Some advances may become universal to all types of commercial real estate in the near future, from retail and industrial spaces to even office spaces. For instance, for years prior to the onset of COVID-19, commercial real estate with LEED and WELL certifications of environmentally friendly designs were already popping up across the U.S., including at restaurants. These certifications apply to buildings that have controls for air quality, water and energy savings, as well as construction with sustainable materials.
Eco-activists see the current environment as ripe for expanding the development of such buildings, and to adhering better in practice to the sustainable operations policies that come with these certifications.
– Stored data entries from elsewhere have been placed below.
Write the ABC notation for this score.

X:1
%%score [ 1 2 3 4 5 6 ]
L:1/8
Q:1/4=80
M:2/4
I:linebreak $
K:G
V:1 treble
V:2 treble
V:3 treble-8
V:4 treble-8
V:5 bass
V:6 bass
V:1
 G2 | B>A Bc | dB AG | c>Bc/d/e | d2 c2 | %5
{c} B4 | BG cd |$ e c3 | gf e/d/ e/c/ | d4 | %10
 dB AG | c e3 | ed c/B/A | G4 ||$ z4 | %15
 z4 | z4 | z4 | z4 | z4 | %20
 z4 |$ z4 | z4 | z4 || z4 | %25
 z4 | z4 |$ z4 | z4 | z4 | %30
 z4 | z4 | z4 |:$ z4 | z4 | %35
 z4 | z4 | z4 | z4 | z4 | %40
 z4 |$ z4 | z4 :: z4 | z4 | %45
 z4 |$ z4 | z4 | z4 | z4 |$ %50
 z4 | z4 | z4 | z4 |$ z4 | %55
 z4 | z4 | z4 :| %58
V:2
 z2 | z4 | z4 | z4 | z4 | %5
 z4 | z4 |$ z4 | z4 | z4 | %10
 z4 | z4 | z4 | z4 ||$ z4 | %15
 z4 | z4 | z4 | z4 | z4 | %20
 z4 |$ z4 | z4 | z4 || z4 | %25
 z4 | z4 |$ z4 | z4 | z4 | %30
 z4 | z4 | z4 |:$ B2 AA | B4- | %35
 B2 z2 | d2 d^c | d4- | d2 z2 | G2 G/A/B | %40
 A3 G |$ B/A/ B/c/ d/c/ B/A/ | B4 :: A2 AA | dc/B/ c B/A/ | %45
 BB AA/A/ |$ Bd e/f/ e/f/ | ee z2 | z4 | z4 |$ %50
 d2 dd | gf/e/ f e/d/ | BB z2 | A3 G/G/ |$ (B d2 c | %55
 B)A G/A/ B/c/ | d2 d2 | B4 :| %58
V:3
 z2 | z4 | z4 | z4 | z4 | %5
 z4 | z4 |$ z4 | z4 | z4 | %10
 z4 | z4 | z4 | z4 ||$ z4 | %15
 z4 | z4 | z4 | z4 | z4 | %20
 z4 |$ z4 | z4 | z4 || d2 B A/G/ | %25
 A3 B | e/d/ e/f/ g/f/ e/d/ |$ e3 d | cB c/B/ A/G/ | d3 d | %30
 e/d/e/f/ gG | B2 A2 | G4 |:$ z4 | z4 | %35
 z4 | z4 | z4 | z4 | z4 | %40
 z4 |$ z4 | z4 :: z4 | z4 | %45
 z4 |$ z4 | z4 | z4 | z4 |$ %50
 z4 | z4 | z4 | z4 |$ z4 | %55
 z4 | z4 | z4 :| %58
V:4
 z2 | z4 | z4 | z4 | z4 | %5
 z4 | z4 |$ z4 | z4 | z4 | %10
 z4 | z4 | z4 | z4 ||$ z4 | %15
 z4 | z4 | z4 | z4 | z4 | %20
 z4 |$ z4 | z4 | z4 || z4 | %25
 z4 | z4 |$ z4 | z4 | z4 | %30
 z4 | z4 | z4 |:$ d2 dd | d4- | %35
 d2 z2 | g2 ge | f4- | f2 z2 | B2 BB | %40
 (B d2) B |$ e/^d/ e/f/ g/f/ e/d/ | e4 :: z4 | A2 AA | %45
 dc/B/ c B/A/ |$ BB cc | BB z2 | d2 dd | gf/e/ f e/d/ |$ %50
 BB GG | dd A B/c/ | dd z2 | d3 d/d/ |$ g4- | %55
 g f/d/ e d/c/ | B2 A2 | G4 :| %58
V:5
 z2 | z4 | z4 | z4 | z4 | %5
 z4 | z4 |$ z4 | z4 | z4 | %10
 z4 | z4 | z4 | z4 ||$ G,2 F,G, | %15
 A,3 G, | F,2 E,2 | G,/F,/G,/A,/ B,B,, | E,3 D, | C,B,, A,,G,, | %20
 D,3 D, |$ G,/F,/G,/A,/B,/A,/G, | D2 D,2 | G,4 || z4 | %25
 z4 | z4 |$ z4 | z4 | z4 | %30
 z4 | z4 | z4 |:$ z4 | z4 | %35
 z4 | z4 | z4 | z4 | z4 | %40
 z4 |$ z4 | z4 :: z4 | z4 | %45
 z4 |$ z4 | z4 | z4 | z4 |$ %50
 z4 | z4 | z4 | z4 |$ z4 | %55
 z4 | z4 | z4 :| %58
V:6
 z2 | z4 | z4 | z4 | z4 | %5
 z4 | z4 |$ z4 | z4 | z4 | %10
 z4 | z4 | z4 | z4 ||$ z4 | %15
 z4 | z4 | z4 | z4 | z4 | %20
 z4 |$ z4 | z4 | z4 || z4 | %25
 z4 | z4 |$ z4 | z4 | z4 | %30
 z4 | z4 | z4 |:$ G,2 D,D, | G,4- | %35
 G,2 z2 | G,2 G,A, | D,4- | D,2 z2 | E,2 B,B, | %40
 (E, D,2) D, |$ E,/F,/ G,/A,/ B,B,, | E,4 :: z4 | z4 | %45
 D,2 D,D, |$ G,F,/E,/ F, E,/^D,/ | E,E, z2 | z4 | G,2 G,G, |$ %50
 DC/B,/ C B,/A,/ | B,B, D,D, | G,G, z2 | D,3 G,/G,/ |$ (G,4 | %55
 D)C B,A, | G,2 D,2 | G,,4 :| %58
Stricter enforcement would be up to the U.S. Green Building Council for LEED certification, and to the International WELL Building Institute for WELL certification.
“Re-imagining the ‘built environment’ — meaning what we build, where we build, and whether it’s safe and equitable — was already happening because of shifting demographics and social change, but it’s been accelerated by COVID-19,” says Steve Weikal, Head of Industry Relations at the MIT Center for Real Estate. “Now the industry is exploring how LEED and WELL certifications can incorporate these new health-related issues.”
One innovation that could catch on is underfloor ventilation, which has been credited for yielding higher air quality at locations including The New York Times Building and the San Francisco Federal Building. Philadelphia-based landlord Brandywine Realty Trust also modernized HVAC systems at its buildings to improve air quality years before coronavirus emerged.
The U.S. Centers for Disease Control and Prevention (CDC) released coronavirus guidelines that contain detailed precautions on workplace procedures. High on the list are improving central air filtration and increasing the physical space of furniture between workers to maintain social distancing.
In the future, both retail and industrial spaces could occupy more square footage to accommodate for greater social distancing. Electronic sensors triggering automated controls of doors and plumbing could reduce the need for touching surfaces. Robots could clean bathrooms. And building materials, such as micropattern plastics and copper alloys that prevent bacteria and viruses from clinging to surfaces, may become more popular.
“A lot of the changes that have already been put in place are not going away, and may become common, because companies are going to realize that they have unlocked better productivity and cost structures.” Weikal says.
It remains uncertain which innovations will prove permanent features of retail and industrial spaces, and which ones will turn out to be temporary solutions. Whether or not an effective coronavirus vaccine comes to market, how workers and consumers respond to building redesigns, as well as whatever new local and national public policies eventually arise, are all bound to play crucial roles. Perhaps the only certainty is that American businesses will find a way to adapt to the future of commercial real estate.